Perfect cross hatch marks on a grilled steak may look awesome, but they are more than just a pretty face. They have an inner purpose.
Getting a good sear on your steak, or whatever it is you are grilling, helps your food release from the grill naturally. Sear marks seal in the juices and guarantee your food won’t stick to the grill.
Still. Let’s face it. Perfect grill marks are sort of a griller’s badge. Like a Cub Scout’s knot sample board or a basketball player’s three-point shot, a master griller takes pride in nailing a true “medium rare” and having nice, symmetrical cross hatch marks on their steak. The fact that sear marks bring out your food’s inner beauty is, well, doubly divine.
Here’s a little secret: It’s not that hard to do. You can do it in three and a quarter easy steps.
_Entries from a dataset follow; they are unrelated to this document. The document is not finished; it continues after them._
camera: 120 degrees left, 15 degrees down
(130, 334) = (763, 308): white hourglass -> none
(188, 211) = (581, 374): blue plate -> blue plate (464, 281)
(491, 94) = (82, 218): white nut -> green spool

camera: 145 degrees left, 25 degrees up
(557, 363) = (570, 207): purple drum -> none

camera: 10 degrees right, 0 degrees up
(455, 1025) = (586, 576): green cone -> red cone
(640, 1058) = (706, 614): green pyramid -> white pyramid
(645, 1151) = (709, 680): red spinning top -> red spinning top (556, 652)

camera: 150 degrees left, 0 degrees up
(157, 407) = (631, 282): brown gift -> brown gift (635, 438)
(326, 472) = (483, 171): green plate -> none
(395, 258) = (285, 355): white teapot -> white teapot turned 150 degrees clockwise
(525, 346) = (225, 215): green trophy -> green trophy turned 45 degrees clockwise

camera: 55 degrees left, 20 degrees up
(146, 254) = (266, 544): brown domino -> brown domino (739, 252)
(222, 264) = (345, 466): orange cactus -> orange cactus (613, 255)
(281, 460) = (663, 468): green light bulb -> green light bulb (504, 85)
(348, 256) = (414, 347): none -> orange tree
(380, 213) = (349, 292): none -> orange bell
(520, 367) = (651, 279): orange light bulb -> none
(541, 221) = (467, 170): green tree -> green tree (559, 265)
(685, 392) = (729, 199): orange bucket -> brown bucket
But before you break out the fat ribeye, remember that practice makes perfect. And also that fat ribeye is really pricey so let’s start with bread, onions, even tofu, before we move on to the meat candy.
Step 1: Get your grill hot. I mean really hot. Preheat your grill for at least 15 minutes on high with the lid down. Tepid grill grates won’t sear. Worse, tepid grill grates stick. You might need to finish a thick steak indirectly, but that’s later, after your sear marks are done.
Step 2: Oil your meat, not your grill. Same goes for onions, eggplant, tofu… though for the practice round on bread, don’t use any oil – that would be like grilling an oil sponge. I’m sure you knew that, but I try to write instructions with, say, my Cousin Vern in mind, who might try to grill oil-soaked bread.*
Step 3: Place your meat (or bread, or onions, or tofu) on the grill and leave it until your food tells you it’s ready. Huh? Yup, food will release from the grill naturally. Meats release collagen, fruits and veggies juices, and subsequently, once those sear marks have done their job and sealed in the juices, your food will be almost ready for the tragically hip, often forgotten B side after one more small step. A baby step, really. If you aren’t sure, you can sneak a peek by tipping your spatula under one corner and testing whether whatever you are grilling will come up without clinging to the grill grates. If there is a tug, it isn’t ready.
Step 3.25: Turn your bread/onions/tofu/or fat ribeye a one quarter turn (or 45 degrees) and let sear for a few minutes. Turn your meat using the center of the steak as the axis point. That way your cross hatch lines will, well, line up. This step won’t be as long as your first sear marks because your food is already hot and partially seared. If unsure, you can once again cheat by peeking under one corner with your spatula to see if your cross hatch marks are solid. Then you can flip.
Bonus tip: You only need perfect sear marks on one side, the side that is up and showing. Inner beauty only goes so far, after all. Besides, if you try to get crosshatch marks on both sides, chances are you will overcook your bread/onions/tofu/ or fat ribeye, a travesty indeed. At least for the steak. You have my permission to burn the tofu.
Equipment I used for this post: I used my smallest, most uncomplicated grill with no bells or whistles other than its TRU-Infrared technology: my trusty go-to camping grill, the Char-broil® Grill2Go. You can make perfect sear marks on any grill if you follow these 3.25 steps. Happy Grilling everyone!
*I don’t actually have a cousin named Vern, but I’ve always wished I did.